Tips to stop grinding teeth while sleeping
Along with professional treatment, you can try these self-care tips to help curb teeth grinding at night:
- Use a warm compress or ice pack on your jaw before bed to relax the muscles
- Train yourself to rest your tongue between your teeth at night to keep your mouth open
- Practice stress relief techniques like yoga and deep breathing before bedtime
- Avoid alcohol, caffeine, tobacco and screen time in the evenings
- Get a comfortable mouthguard from your dentist to wear at night
- Sleep on your side instead of your back to make grinding more difficult
- Listen to soothing music or use a white noise machine to lull yourself to sleep
- Make sure any contributing medical conditions like sleep apnea are properly treated
Answers to Common Questions about Teeth Grinding:
Is teeth grinding a sign of sleep apnea?
It can be, since people with sleep apnea grind their teeth as they struggle to breathe properly. Sleep studies help dentists identify if apnea is causing bruxism.

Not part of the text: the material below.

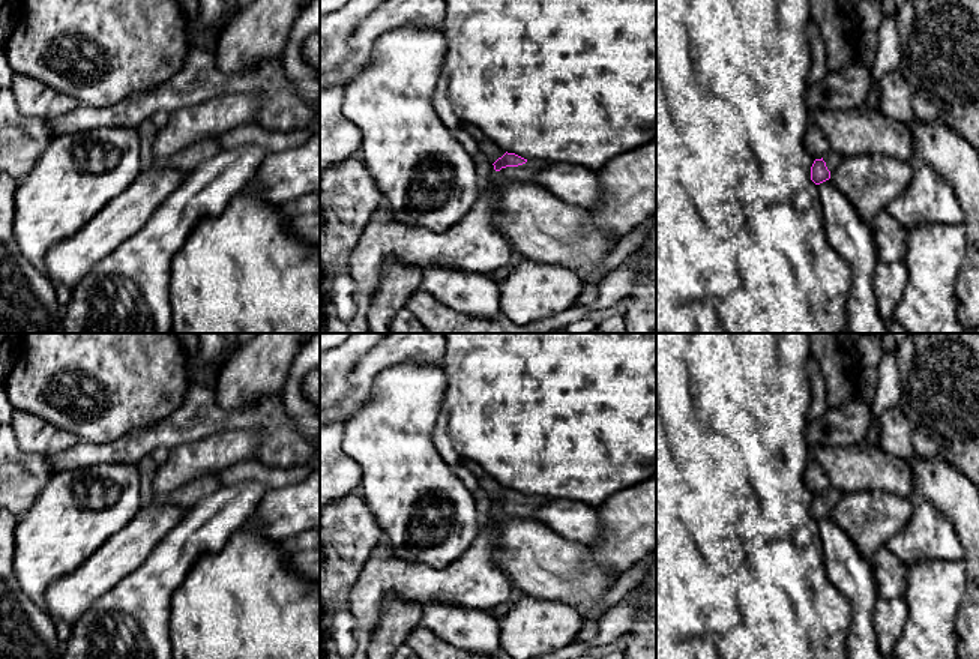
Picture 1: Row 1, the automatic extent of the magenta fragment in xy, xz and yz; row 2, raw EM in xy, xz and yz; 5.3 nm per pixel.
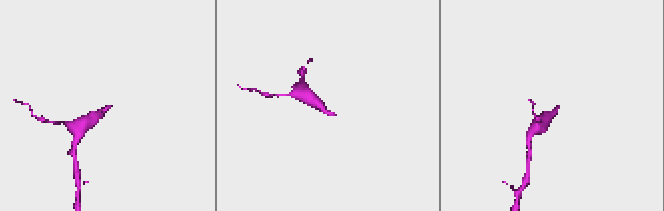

Can you permanently damage your teeth from grinding?
Yes, severe long-term grinding can cause enough deterioration and misalignment that teeth may need extraction and dental implants or bridges to replace them.
Can Botox for teeth grinding cause problems with chewing or swallowing?
It can cause short-term difficulty chewing or mild dysphagia from weakened muscles, but these effects dissipate as the Botox wears off after 3-4 months.
Does teeth grinding affect your bite alignment?
The pressure exerted on teeth can shift them out of proper occlusion. This misaligned bite then exacerbates grinding and other dental issues.
Can children grind their teeth from stress too?
Yes, children experience stress and anxiety that may manifest as bruxism. Pediatric dentists treat teeth grinding in children by addressing factors like inadequate sleep, congestion from allergies, and daytime habits like pacifier use.
Why doesn’t my dentist suggest I stop grinding instead of just giving me a night guard?
Since teeth grinding happens unconsciously during sleep, patients are unable to simply decide to stop. Dental devices protect teeth from damage that will still occur until underlying causes of bruxism are addressed.
Teeth grinding can have serious consequences but multiple strategies exist to curtail it. See your dentist right away if you suspect you are grinding your teeth at night. They can prescribe dental protection, treat any jaw joint issues, and help you address the root causes of your bruxism through lifestyle changes, physical therapy, psychotherapy or medication. Consistent long-term treatment can effectively manage teeth grinding and prevent extensive permanent damage.